IFT students organise May Fourth Movement photography exhibition

中文摘要 / Summary in Chinese

IFT hosted in May a Commemorative Photo Exhibition of the 100th Anniversary of the May Fourth Movement. The exhibition was organised by the Heritage Club and by the Mainland Student Union, organisations that are “sub-clubs” of the Student Union of IFT.

The activity was supported by Beijing Luxun Museum and the New Culture Movement Memorial of Beijing.

The May Fourth Movement refers to a patriotic campaign launched by Chinese students in Beijing on 4 May, 1919. The initiative began as a protest against the decision of the Versailles Peace Conference – which drew up the treaty officially ending World War I – to transfer the former German concessions in China’s Shandong province to Japan; the protest eventually evolved into a political, cultural and anti-imperialist movement. The May Fourth Movement is considered a turning point in China’s post-imperial transformation.

“We host this exhibition hoping to look back 100 years ago with our students and lecturers, to learn about the reasons for, and the process of, the May Fourth Movement,” IFT President Dr. Fanny Vong said in a speech at the exhibition’s opening ceremony. Dr. Vong added that the May Fourth Movement could help students “reflect on what the younger generations in Macao can do to engage in the development of the country, and to contribute to society.”

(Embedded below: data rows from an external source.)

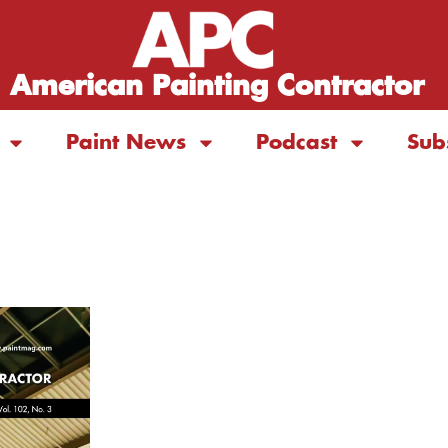
American Painting Contractor
Paint News
Podcast
Sub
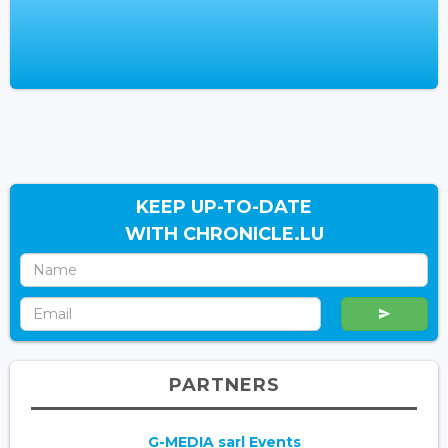
KEEP UP-TO-DATE
WITH CHRONICLE.LU
PARTNERS
G-MEDIA sarl Events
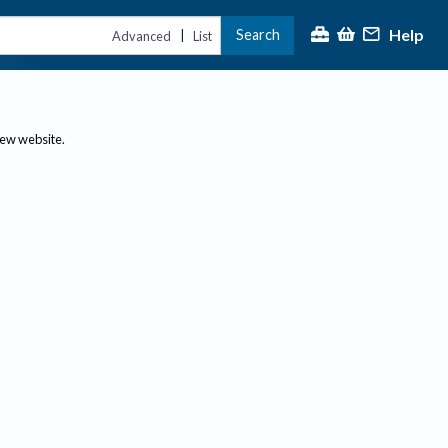
Help
Search
|
Advanced
List
new website.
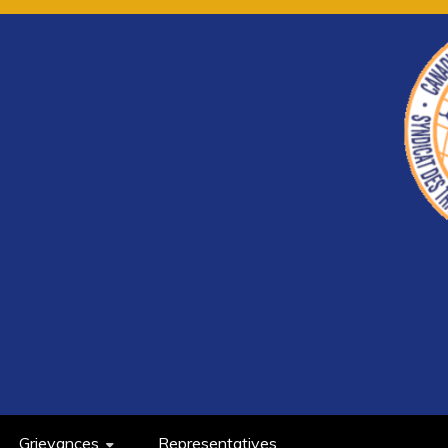
Grievances
Representatives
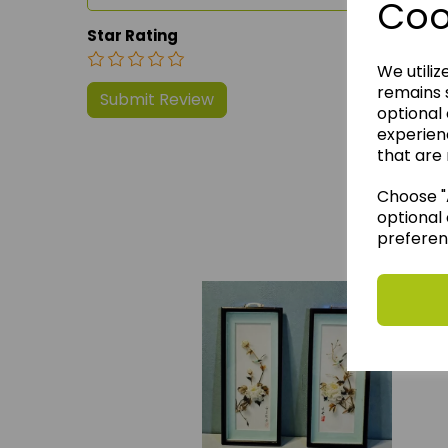
Coo
Star Rating
We utiliz
remains s
optional
experien
that are 
Choose "A
We 
optional 
preferen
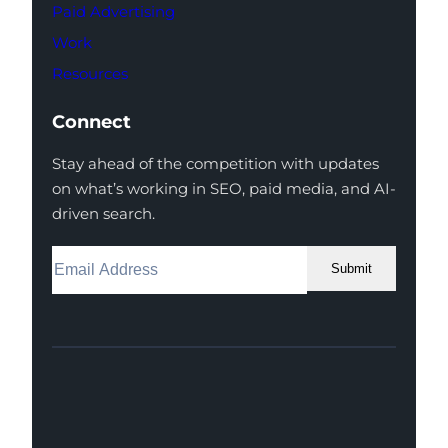
Paid Advertising
Work
Resources
Connect
Stay ahead of the competition with updates
on what’s working in SEO, paid media, and AI-
driven search.
Submit
Facebook
Instagram
LinkedIn
Youtube
X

The exhibition was initially planned by the Mainland Student Union, but eventually the Heritage Club was invited to help put the event together. “We thought that, in collaboration with other sub-clubs, we could gather more resources and have a more comprehensive preparation,” says Mainland Student Union President John Zhuang.

The exhibition was an attempt to raise awareness about the May Fourth Movement among IFT students. “Actually, we were surprised that most of the people around us were not really familiar with what happened during the movement,” Echo Huang, Heritage Club President, says. “Our aim was simply to let more people know about it.”

Organising the event helped the students involved to develop their communication skills, team spirit and event management abilities, the organisers state. “We enjoyed a high degree of freedom in the whole process: no lecturer or staff put limits to our planning,” says Echo. “Supporting unit Beijing Luxun Museum did help a lot in giving us advice on how to choose eye-catching photos to exhibit, and how to prepare the accompanying texts.”